Reef Star is scheduled to be part of phase II, which will by implemented over the next two years. Future phases include British artist Petroc Sesti’s Heart of Okeanos, which is modeled after the heart of a blue whale, and a series of modules designed by Japanese architect Shohei Shigematsu that will eventually come to form a “living breakwater”.

Caminos sees these developments as very much a part of Miami’s larger-scale aspirations to be a leader in reversing climate change. “Miami is ground zero for climate change,” she said. “I think the city saw in ReefLine the image that they wanted to forecast to the world. That they’re not just a city with a problem but also a city that can bring forward a solution. Miami is slowly becoming a climate tech hub.”

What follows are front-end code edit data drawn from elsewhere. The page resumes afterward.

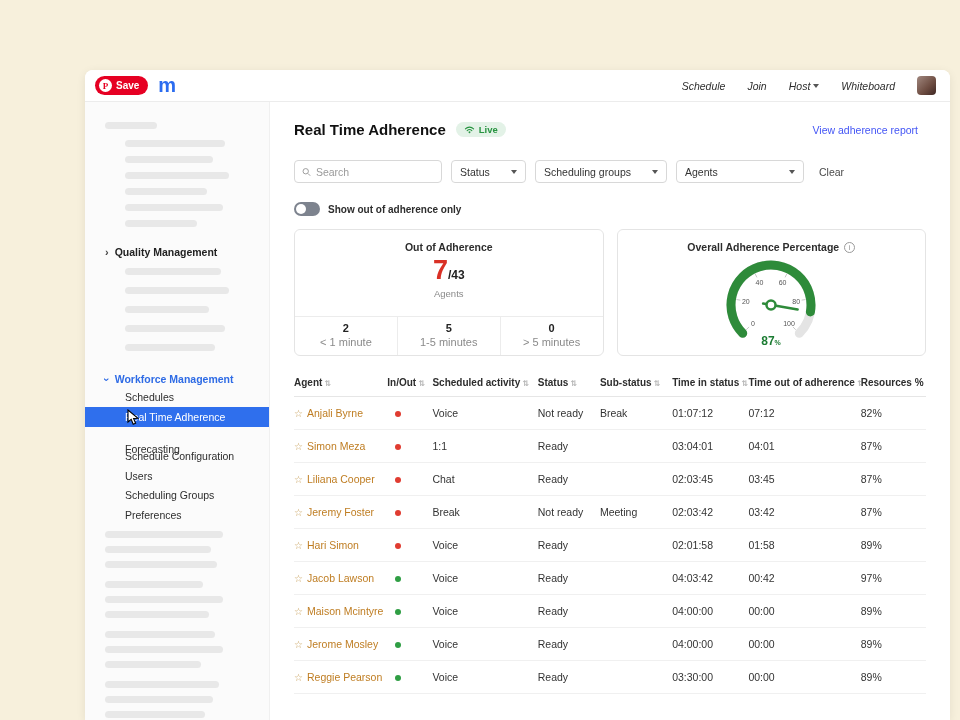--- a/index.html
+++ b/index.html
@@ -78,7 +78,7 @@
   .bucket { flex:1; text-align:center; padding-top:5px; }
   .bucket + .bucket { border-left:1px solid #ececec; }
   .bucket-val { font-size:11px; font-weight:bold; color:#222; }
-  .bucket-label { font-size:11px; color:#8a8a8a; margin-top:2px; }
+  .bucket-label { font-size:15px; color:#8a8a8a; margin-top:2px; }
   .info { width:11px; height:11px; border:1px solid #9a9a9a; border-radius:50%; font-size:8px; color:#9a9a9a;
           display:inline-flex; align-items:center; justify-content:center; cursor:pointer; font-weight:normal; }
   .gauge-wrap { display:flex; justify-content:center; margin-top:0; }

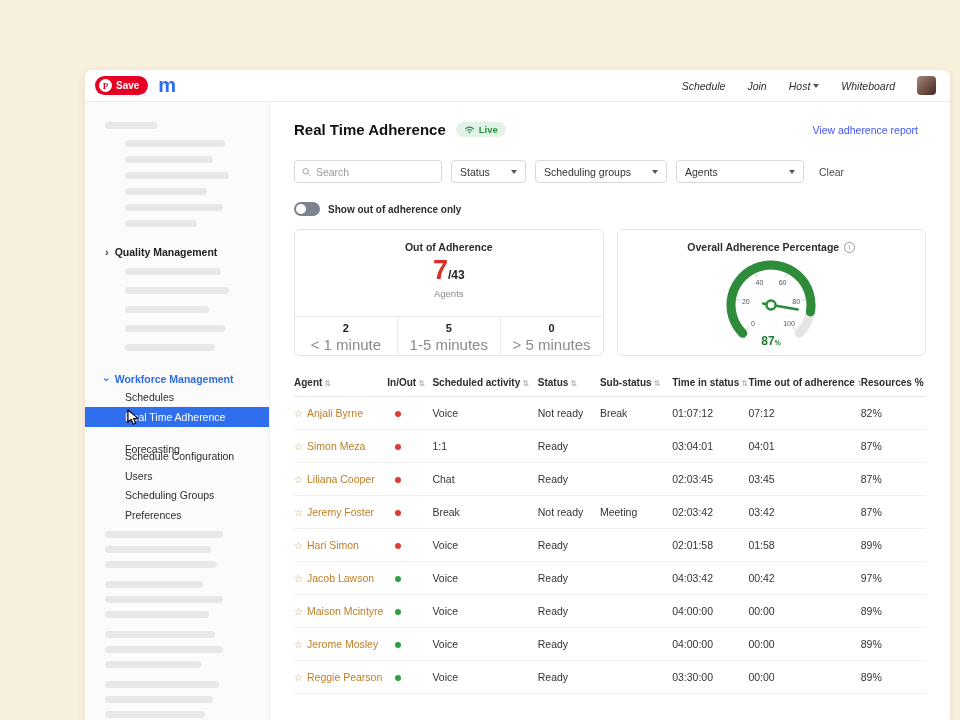--- a/index.html
+++ b/index.html
@@ -333,6 +333,16 @@
             <td>87%</td>
           </tr>
           <tr>
+            <td><span class="star">☆</span><span class="agent-name">Livia Golden</span></td>
+            <td><span class="dot" data-state="out"></span></td>
+            <td>Voice</td>
+            <td>Ready</td>
+            <td></td>
+            <td>02:02:19</td>
+            <td>02:19</td>
+            <td>89%</td>
+          </tr>
+          <tr>
             <td><span class="star">☆</span><span class="agent-name">Hari Simon</span></td>
             <td><span class="dot" data-state="out"></span></td>
             <td>Voice</td>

Ultimately, Caminos hopes that The ReefLine will become a landmark synonymous with Miami as much as the Empire State Building is associated with New York City or Big Ben is associated with London. She also hopes that it will be a leading site of advocacy for the oceans, and a way of bringing about environmental change. “Art has the power to tap into someone’s emotions, and I hope that The ReefLine will inspire,” said Caminos. “It has the power to inspire people to act – the oceans are our heritage, and they are dying in silence because they don’t have a voice. They need someone to stand up for them. The world is at a very complex moment, and messages of hope are needed.”